**Work required**.
If a line in the material below has the string "NMOS", copy it out.

**Data shown**.

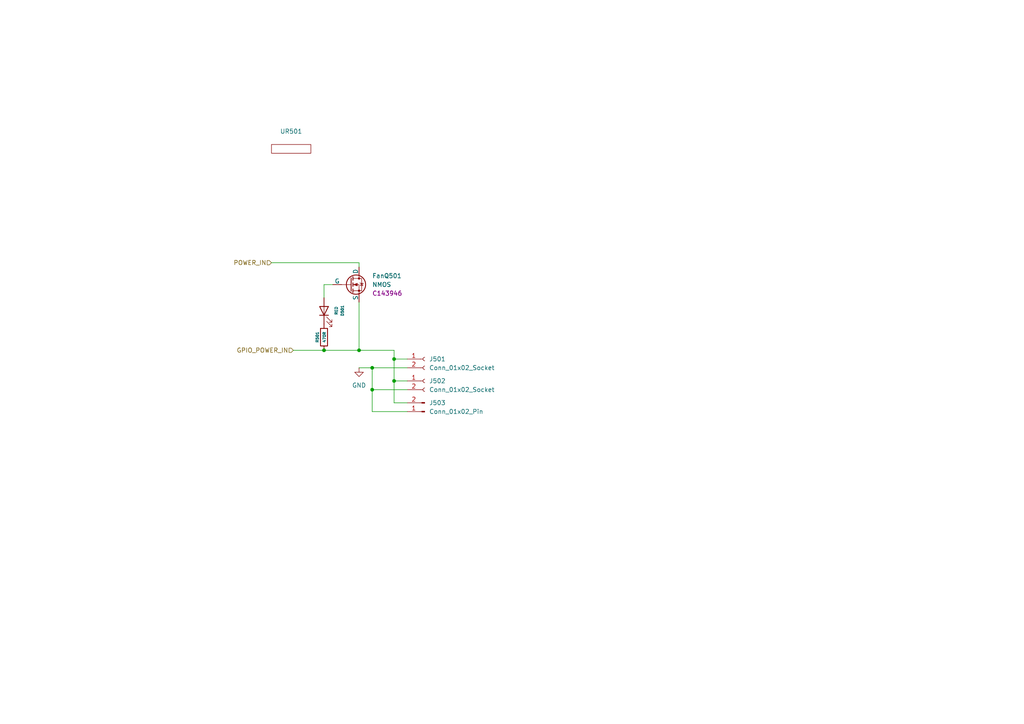
<source format=kicad_sch>
(kicad_sch
	(version 20231120)
	(generator "eeschema")
	(generator_version "8.0")
	(uuid "73354360-dfb6-4b17-990a-8e04a4c3900d")
	(paper "A4")
	(title_block
		(title "Octoprobe")
		(date "2024-04-24")
		(rev "1.0")
		(company "Hans Märki, Märki Informatik")
		(comment 1 "The MIT License (MIT)")
	)
	
	(junction
		(at 104.14 101.6)
		(diameter 0)
		(color 0 0 0 0)
		(uuid "24364f75-1990-4dcc-a1ca-01fdc15e8e6e")
	)
	(junction
		(at 107.95 113.03)
		(diameter 0)
		(color 0 0 0 0)
		(uuid "497d3b33-a474-4ebd-a18a-c5bbb4439f39")
	)
	(junction
		(at 114.3 110.49)
		(diameter 0)
		(color 0 0 0 0)
		(uuid "8e264036-eeb9-4fa0-ad35-be0455d32448")
	)
	(junction
		(at 93.98 101.6)
		(diameter 0)
		(color 0 0 0 0)
		(uuid "ad650915-a4ad-4749-8751-12be5f68f06b")
	)
	(junction
		(at 107.95 106.68)
		(diameter 0)
		(color 0 0 0 0)
		(uuid "cb88e2fd-02b8-42fb-8acc-d8e19b534c9d")
	)
	(junction
		(at 114.3 104.14)
		(diameter 0)
		(color 0 0 0 0)
		(uuid "d23b63a5-71c9-4ab5-b638-db4bc356d88c")
	)
	(wire
		(pts
			(xy 104.14 87.63) (xy 104.14 101.6)
		)
		(stroke
			(width 0)
			(type default)
		)
		(uuid "0751d453-4ea9-4836-8c52-87634c4f3e29")
	)
	(wire
		(pts
			(xy 118.11 119.38) (xy 107.95 119.38)
		)
		(stroke
			(width 0)
			(type default)
		)
		(uuid "12b357a4-172b-4a98-ace8-426b9b4c4d01")
	)
	(wire
		(pts
			(xy 78.74 76.2) (xy 104.14 76.2)
		)
		(stroke
			(width 0)
			(type default)
		)
		(uuid "28405971-1f0d-4242-9e09-867ab318d817")
	)
	(wire
		(pts
			(xy 114.3 104.14) (xy 114.3 110.49)
		)
		(stroke
			(width 0)
			(type default)
		)
		(uuid "32947028-1b2f-4a01-a1b7-262ad75648c9")
	)
	(wire
		(pts
			(xy 93.98 82.55) (xy 93.98 86.36)
		)
		(stroke
			(width 0)
			(type default)
		)
		(uuid "4f99e737-85cd-41d0-a08d-aa74dd54916b")
	)
	(wire
		(pts
			(xy 93.98 101.6) (xy 104.14 101.6)
		)
		(stroke
			(width 0)
			(type default)
		)
		(uuid "4fedf56e-0982-4877-9846-f764458bba19")
	)
	(wire
		(pts
			(xy 107.95 106.68) (xy 104.14 106.68)
		)
		(stroke
			(width 0)
			(type default)
		)
		(uuid "53287dce-125d-4cd1-8aa4-d3fd32fa338c")
	)
	(wire
		(pts
			(xy 85.09 101.6) (xy 93.98 101.6)
		)
		(stroke
			(width 0)
			(type default)
		)
		(uuid "57ca7107-dc0f-478c-aa5e-bc051c31af50")
	)
	(wire
		(pts
			(xy 114.3 104.14) (xy 118.11 104.14)
		)
		(stroke
			(width 0)
			(type default)
		)
		(uuid "5d17a1e9-1539-47f7-9ea3-2b934490855c")
	)
	(wire
		(pts
			(xy 114.3 101.6) (xy 114.3 104.14)
		)
		(stroke
			(width 0)
			(type default)
		)
		(uuid "63c5512f-d110-4a36-8030-42e07002e760")
	)
	(wire
		(pts
			(xy 118.11 116.84) (xy 114.3 116.84)
		)
		(stroke
			(width 0)
			(type default)
		)
		(uuid "82df5d84-229d-4bb6-88c1-67883d98d093")
	)
	(wire
		(pts
			(xy 104.14 76.2) (xy 104.14 77.47)
		)
		(stroke
			(width 0)
			(type default)
		)
		(uuid "967e6cf5-d3f9-4f85-8912-85a62b7dde4e")
	)
	(wire
		(pts
			(xy 96.52 82.55) (xy 93.98 82.55)
		)
		(stroke
			(width 0)
			(type default)
		)
		(uuid "99b1ddf5-2803-4fa1-b20d-c6ba554ed32d")
	)
	(wire
		(pts
			(xy 114.3 110.49) (xy 114.3 116.84)
		)
		(stroke
			(width 0)
			(type default)
		)
		(uuid "b5a5249a-f08d-4b79-831b-b6a1652ce63b")
	)
	(wire
		(pts
			(xy 107.95 106.68) (xy 107.95 113.03)
		)
		(stroke
			(width 0)
			(type default)
		)
		(uuid "bce5c000-2ff3-46f1-92f1-cc3316e6494d")
	)
	(wire
		(pts
			(xy 114.3 110.49) (xy 118.11 110.49)
		)
		(stroke
			(width 0)
			(type default)
		)
		(uuid "c394e41d-7920-400e-8308-7194abc569d1")
	)
	(wire
		(pts
			(xy 107.95 113.03) (xy 118.11 113.03)
		)
		(stroke
			(width 0)
			(type default)
		)
		(uuid "de8d5dbc-a362-450e-b88d-09f3b3e37444")
	)
	(wire
		(pts
			(xy 107.95 113.03) (xy 107.95 119.38)
		)
		(stroke
			(width 0)
			(type default)
		)
		(uuid "ef240663-cdf4-4ccf-a539-1368c801c5a3")
	)
	(wire
		(pts
			(xy 118.11 106.68) (xy 107.95 106.68)
		)
		(stroke
			(width 0)
			(type default)
		)
		(uuid "f132a5d9-065a-4e71-a867-5296bdbcbfc4")
	)
	(wire
		(pts
			(xy 114.3 101.6) (xy 104.14 101.6)
		)
		(stroke
			(width 0)
			(type default)
		)
		(uuid "f97c68f9-5a47-4b6f-83e6-e9d27da92f4a")
	)
	(hierarchical_label "POWER_IN"
		(shape input)
		(at 78.74 76.2 180)
		(fields_autoplaced yes)
		(effects
			(font
				(size 1.27 1.27)
			)
			(justify right)
		)
		(uuid "abfa3244-ccbd-49eb-9dcc-f2d2a56ca406")
	)
	(hierarchical_label "GPIO_POWER_IN"
		(shape input)
		(at 85.09 101.6 180)
		(fields_autoplaced yes)
		(effects
			(font
				(size 1.27 1.27)
			)
			(justify right)
		)
		(uuid "c3381774-94b3-49c4-8873-2a6d2450336f")
	)
	(symbol
		(lib_id "00_project_library:opctoprobe_relay")
		(at 80.01 43.18 0)
		(unit 1)
		(exclude_from_sim no)
		(in_bom no)
		(on_board yes)
		(dnp no)
		(fields_autoplaced yes)
		(uuid "2168fc49-db60-4b13-8471-c171db2c08b8")
		(property "Reference" "UR501"
			(at 84.455 38.1 0)
			(effects
				(font
					(size 1.27 1.27)
				)
			)
		)
		(property "Value" "${SHEETNAME}"
			(at 84.455 40.64 0)
			(effects
				(font
					(size 1.27 1.27)
				)
			)
		)
		(property "Footprint" "00_project_library:opctoprobe_relay"
			(at 80.01 43.18 0)
			(effects
				(font
					(size 1.27 1.27)
				)
				(hide yes)
			)
		)
		(property "Datasheet" ""
			(at 80.01 43.18 0)
			(effects
				(font
					(size 1.27 1.27)
				)
				(hide yes)
			)
		)
		(property "Description" ""
			(at 80.01 43.18 0)
			(effects
				(font
					(size 1.27 1.27)
				)
				(hide yes)
			)
		)
		(instances
			(project "pcb_octoprobe"
				(path "/35c47459-45a7-4753-acae-c8b47e7575e1/3a82e9ad-9a1c-4775-bcf5-55ea8fe3a71a"
					(reference "UR501")
					(unit 1)
				)
				(path "/35c47459-45a7-4753-acae-c8b47e7575e1/b1549334-c2d7-4e3f-871b-afc0cb52e452"
					(reference "UR601")
					(unit 1)
				)
			)
		)
	)
	(symbol
		(lib_id "Connector:Conn_01x02_Pin")
		(at 123.19 119.38 180)
		(unit 1)
		(exclude_from_sim no)
		(in_bom yes)
		(on_board yes)
		(dnp no)
		(fields_autoplaced yes)
		(uuid "2efff598-c01a-425e-9422-dd02205fb0c5")
		(property "Reference" "J503"
			(at 124.46 116.8399 0)
			(effects
				(font
					(size 1.27 1.27)
				)
				(justify right)
			)
		)
		(property "Value" "Conn_01x02_Pin"
			(at 124.46 119.3799 0)
			(effects
				(font
					(size 1.27 1.27)
				)
				(justify right)
			)
		)
		(property "Footprint" "Connector_PinHeader_2.54mm:PinHeader_1x02_P2.54mm_Vertical"
			(at 123.19 119.38 0)
			(effects
				(font
					(size 1.27 1.27)
				)
				(hide yes)
			)
		)
		(property "Datasheet" "~"
			(at 123.19 119.38 0)
			(effects
				(font
					(size 1.27 1.27)
				)
				(hide yes)
			)
		)
		(property "Description" "Generic connector, single row, 01x02, script generated"
			(at 123.19 119.38 0)
			(effects
				(font
					(size 1.27 1.27)
				)
				(hide yes)
			)
		)
		(pin "1"
			(uuid "625bd882-5da8-4f2d-a060-c7e1f46ecf29")
		)
		(pin "2"
			(uuid "6c86b64b-d98c-4fa4-8cab-a2d1d174124f")
		)
		(instances
			(project "pcb_octoprobe"
				(path "/35c47459-45a7-4753-acae-c8b47e7575e1/3a82e9ad-9a1c-4775-bcf5-55ea8fe3a71a"
					(reference "J503")
					(unit 1)
				)
				(path "/35c47459-45a7-4753-acae-c8b47e7575e1/b1549334-c2d7-4e3f-871b-afc0cb52e452"
					(reference "J603")
					(unit 1)
				)
			)
		)
	)
	(symbol
		(lib_id "Connector:Conn_01x02_Socket")
		(at 123.19 104.14 0)
		(unit 1)
		(exclude_from_sim no)
		(in_bom yes)
		(on_board yes)
		(dnp no)
		(fields_autoplaced yes)
		(uuid "30d7f73d-d6cd-4fe5-99ef-1334b21c4119")
		(property "Reference" "J501"
			(at 124.46 104.1399 0)
			(effects
				(font
					(size 1.27 1.27)
				)
				(justify left)
			)
		)
		(property "Value" "Conn_01x02_Socket"
			(at 124.46 106.6799 0)
			(effects
				(font
					(size 1.27 1.27)
				)
				(justify left)
			)
		)
		(property "Footprint" "Connector_PinSocket_2.54mm:PinSocket_1x02_P2.54mm_Vertical"
			(at 123.19 104.14 0)
			(effects
				(font
					(size 1.27 1.27)
				)
				(hide yes)
			)
		)
		(property "Datasheet" "~"
			(at 123.19 104.14 0)
			(effects
				(font
					(size 1.27 1.27)
				)
				(hide yes)
			)
		)
		(property "Description" "Generic connector, single row, 01x02, script generated"
			(at 123.19 104.14 0)
			(effects
				(font
					(size 1.27 1.27)
				)
				(hide yes)
			)
		)
		(pin "1"
			(uuid "714c9c68-7790-45ad-ae07-addf480b03c2")
		)
		(pin "2"
			(uuid "ddb99b81-e942-418d-91fc-4d7c35048fbe")
		)
		(instances
			(project "pcb_octoprobe"
				(path "/35c47459-45a7-4753-acae-c8b47e7575e1/3a82e9ad-9a1c-4775-bcf5-55ea8fe3a71a"
					(reference "J501")
					(unit 1)
				)
				(path "/35c47459-45a7-4753-acae-c8b47e7575e1/b1549334-c2d7-4e3f-871b-afc0cb52e452"
					(reference "J601")
					(unit 1)
				)
			)
		)
	)
	(symbol
		(lib_id "00_project_library:LED")
		(at 93.98 90.17 90)
		(unit 1)
		(exclude_from_sim no)
		(in_bom yes)
		(on_board yes)
		(dnp no)
		(uuid "942b75a5-94e3-4066-938b-7ff7af737135")
		(property "Reference" "D501"
			(at 99.314 90.1065 0)
			(effects
				(font
					(size 0.8 0.8)
				)
			)
		)
		(property "Value" "RED"
			(at 97.536 90.1065 0)
			(effects
				(font
					(size 0.8 0.8)
				)
			)
		)
		(property "Footprint" "00_project_library:LED_0603_1608Metric"
			(at 93.98 90.17 0)
			(effects
				(font
					(size 0.8 0.8)
				)
				(hide yes)
			)
		)
		(property "Datasheet" "~"
			(at 93.98 90.17 0)
			(effects
				(font
					(size 0.8 0.8)
				)
				(hide yes)
			)
		)
		(property "Description" ""
			(at 93.98 90.17 0)
			(effects
				(font
					(size 1.27 1.27)
				)
				(hide yes)
			)
		)
		(property "JLC" "C2286"
			(at 93.98 90.17 0)
			(effects
				(font
					(size 1.27 1.27)
				)
				(hide yes)
			)
		)
		(pin "1"
			(uuid "0edf04ee-ca2c-4a6d-9c50-e8ba2b5699d2")
		)
		(pin "2"
			(uuid "7d9be8f4-e09d-4956-8e70-12f75eb0287b")
		)
		(instances
			(project "pcb_octoprobe"
				(path "/35c47459-45a7-4753-acae-c8b47e7575e1/3a82e9ad-9a1c-4775-bcf5-55ea8fe3a71a"
					(reference "D501")
					(unit 1)
				)
				(path "/35c47459-45a7-4753-acae-c8b47e7575e1/b1549334-c2d7-4e3f-871b-afc0cb52e452"
					(reference "D601")
					(unit 1)
				)
			)
		)
	)
	(symbol
		(lib_id "Connector:Conn_01x02_Socket")
		(at 123.19 110.49 0)
		(unit 1)
		(exclude_from_sim no)
		(in_bom yes)
		(on_board yes)
		(dnp no)
		(fields_autoplaced yes)
		(uuid "abc32c86-930c-4269-8d64-a5a6c2bded06")
		(property "Reference" "J502"
			(at 124.46 110.4899 0)
			(effects
				(font
					(size 1.27 1.27)
				)
				(justify left)
			)
		)
		(property "Value" "Conn_01x02_Socket"
			(at 124.46 113.0299 0)
			(effects
				(font
					(size 1.27 1.27)
				)
				(justify left)
			)
		)
		(property "Footprint" "Connector_PinSocket_2.54mm:PinSocket_1x02_P2.54mm_Vertical"
			(at 123.19 110.49 0)
			(effects
				(font
					(size 1.27 1.27)
				)
				(hide yes)
			)
		)
		(property "Datasheet" "~"
			(at 123.19 110.49 0)
			(effects
				(font
					(size 1.27 1.27)
				)
				(hide yes)
			)
		)
		(property "Description" "Generic connector, single row, 01x02, script generated"
			(at 123.19 110.49 0)
			(effects
				(font
					(size 1.27 1.27)
				)
				(hide yes)
			)
		)
		(pin "1"
			(uuid "dc091fd4-4f8c-48c9-8160-7b667aa27f8a")
		)
		(pin "2"
			(uuid "9a5b7578-c127-4aee-877f-5716b6280323")
		)
		(instances
			(project "pcb_octoprobe"
				(path "/35c47459-45a7-4753-acae-c8b47e7575e1/3a82e9ad-9a1c-4775-bcf5-55ea8fe3a71a"
					(reference "J502")
					(unit 1)
				)
				(path "/35c47459-45a7-4753-acae-c8b47e7575e1/b1549334-c2d7-4e3f-871b-afc0cb52e452"
					(reference "J602")
					(unit 1)
				)
			)
		)
	)
	(symbol
		(lib_id "00_project_library:NMOS")
		(at 101.6 82.55 0)
		(unit 1)
		(exclude_from_sim no)
		(in_bom yes)
		(on_board yes)
		(dnp no)
		(fields_autoplaced yes)
		(uuid "ae36fce0-176d-46e0-af8d-92e5d632eb8f")
		(property "Reference" "FanQ501"
			(at 107.95 80.01 0)
			(effects
				(font
					(size 1.27 1.27)
				)
				(justify left)
			)
		)
		(property "Value" "NMOS"
			(at 107.95 82.55 0)
			(effects
				(font
					(size 1.27 1.27)
				)
				(justify left)
			)
		)
		(property "Footprint" "Package_TO_SOT_SMD:SOT-23"
			(at 106.68 80.01 0)
			(effects
				(font
					(size 1.27 1.27)
				)
				(hide yes)
			)
		)
		(property "Datasheet" "https://datasheet.lcsc.com/lcsc/1810010522_Infineon-Technologies-IRLML6244TRPBF_C143946.pdf"
			(at 101.6 95.25 0)
			(effects
				(font
					(size 1.27 1.27)
				)
				(hide yes)
			)
		)
		(property "Description" ""
			(at 101.6 82.55 0)
			(effects
				(font
					(size 1.27 1.27)
				)
				(hide yes)
			)
		)
		(property "Sim.Device" "NMOS"
			(at 101.6 99.695 0)
			(effects
				(font
					(size 1.27 1.27)
				)
				(hide yes)
			)
		)
		(property "Sim.Type" "VDMOS"
			(at 101.6 101.6 0)
			(effects
				(font
					(size 1.27 1.27)
				)
				(hide yes)
			)
		)
		(property "JLC Part" "C143946"
			(at 107.95 85.09 0)
			(effects
				(font
					(size 1.27 1.27)
				)
				(justify left)
			)
		)
		(pin "1"
			(uuid "e5070515-5673-4175-a67a-ccb18c119719")
		)
		(pin "2"
			(uuid "eed60716-3d64-4730-8f65-26eb68d11c79")
		)
		(pin "3"
			(uuid "269156a1-decb-4d0f-8f7e-7cf543e31041")
		)
		(instances
			(project "pcb_octoprobe"
				(path "/35c47459-45a7-4753-acae-c8b47e7575e1/3a82e9ad-9a1c-4775-bcf5-55ea8fe3a71a"
					(reference "FanQ501")
					(unit 1)
				)
				(path "/35c47459-45a7-4753-acae-c8b47e7575e1/b1549334-c2d7-4e3f-871b-afc0cb52e452"
					(reference "FanQ601")
					(unit 1)
				)
			)
		)
	)
	(symbol
		(lib_id "00_project_library:R")
		(at 93.98 97.79 0)
		(unit 1)
		(exclude_from_sim no)
		(in_bom yes)
		(on_board yes)
		(dnp no)
		(uuid "ba3ffad1-5a00-454e-994f-12f7ce3ed3f4")
		(property "Reference" "R501"
			(at 92.0242 97.79 90)
			(effects
				(font
					(size 0.8 0.8)
				)
			)
		)
		(property "Value" "470R"
			(at 94.0816 97.79 90)
			(effects
				(font
					(size 0.8 0.8)
				)
			)
		)
		(property "Footprint" "Resistor_SMD:R_0402_1005Metric_Pad0.72x0.64mm_HandSolder"
			(at 92.202 97.79 90)
			(effects
				(font
					(size 0.8 0.8)
				)
				(hide yes)
			)
		)
		(property "Datasheet" "~"
			(at 93.98 97.79 0)
			(effects
				(font
					(size 0.8 0.8)
				)
				(hide yes)
			)
		)
		(property "Description" ""
			(at 93.98 97.79 0)
			(effects
				(font
					(size 1.27 1.27)
				)
				(hide yes)
			)
		)
		(pin "1"
			(uuid "e37a4e3a-3ef1-4d11-a24a-cb5dddf4fbd6")
		)
		(pin "2"
			(uuid "c33e54ce-95cd-493d-b976-a24bfbdf2b76")
		)
		(instances
			(project "pcb_octoprobe"
				(path "/35c47459-45a7-4753-acae-c8b47e7575e1/3a82e9ad-9a1c-4775-bcf5-55ea8fe3a71a"
					(reference "R501")
					(unit 1)
				)
				(path "/35c47459-45a7-4753-acae-c8b47e7575e1/b1549334-c2d7-4e3f-871b-afc0cb52e452"
					(reference "R601")
					(unit 1)
				)
			)
		)
	)
	(symbol
		(lib_id "power:GND")
		(at 104.14 106.68 0)
		(unit 1)
		(exclude_from_sim no)
		(in_bom yes)
		(on_board yes)
		(dnp no)
		(fields_autoplaced yes)
		(uuid "f76052bf-d3b3-44b1-9cfe-36a5ab7c1cd7")
		(property "Reference" "#PWR0501"
			(at 104.14 113.03 0)
			(effects
				(font
					(size 1.27 1.27)
				)
				(hide yes)
			)
		)
		(property "Value" "GND"
			(at 104.14 111.76 0)
			(effects
				(font
					(size 1.27 1.27)
				)
			)
		)
		(property "Footprint" ""
			(at 104.14 106.68 0)
			(effects
				(font
					(size 1.27 1.27)
				)
				(hide yes)
			)
		)
		(property "Datasheet" ""
			(at 104.14 106.68 0)
			(effects
				(font
					(size 1.27 1.27)
				)
				(hide yes)
			)
		)
		(property "Description" "Power symbol creates a global label with name \"GND\" , ground"
			(at 104.14 106.68 0)
			(effects
				(font
					(size 1.27 1.27)
				)
				(hide yes)
			)
		)
		(pin "1"
			(uuid "0fe64d1c-818a-4351-8d73-3a25b73370e7")
		)
		(instances
			(project "pcb_octoprobe"
				(path "/35c47459-45a7-4753-acae-c8b47e7575e1/3a82e9ad-9a1c-4775-bcf5-55ea8fe3a71a"
					(reference "#PWR0501")
					(unit 1)
				)
				(path "/35c47459-45a7-4753-acae-c8b47e7575e1/b1549334-c2d7-4e3f-871b-afc0cb52e452"
					(reference "#PWR0601")
					(unit 1)
				)
			)
		)
	)
)
</source>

**Exercise solution**.
		(lib_id "00_project_library:NMOS")
		(property "Value" "NMOS"
		(property "Sim.Device" "NMOS"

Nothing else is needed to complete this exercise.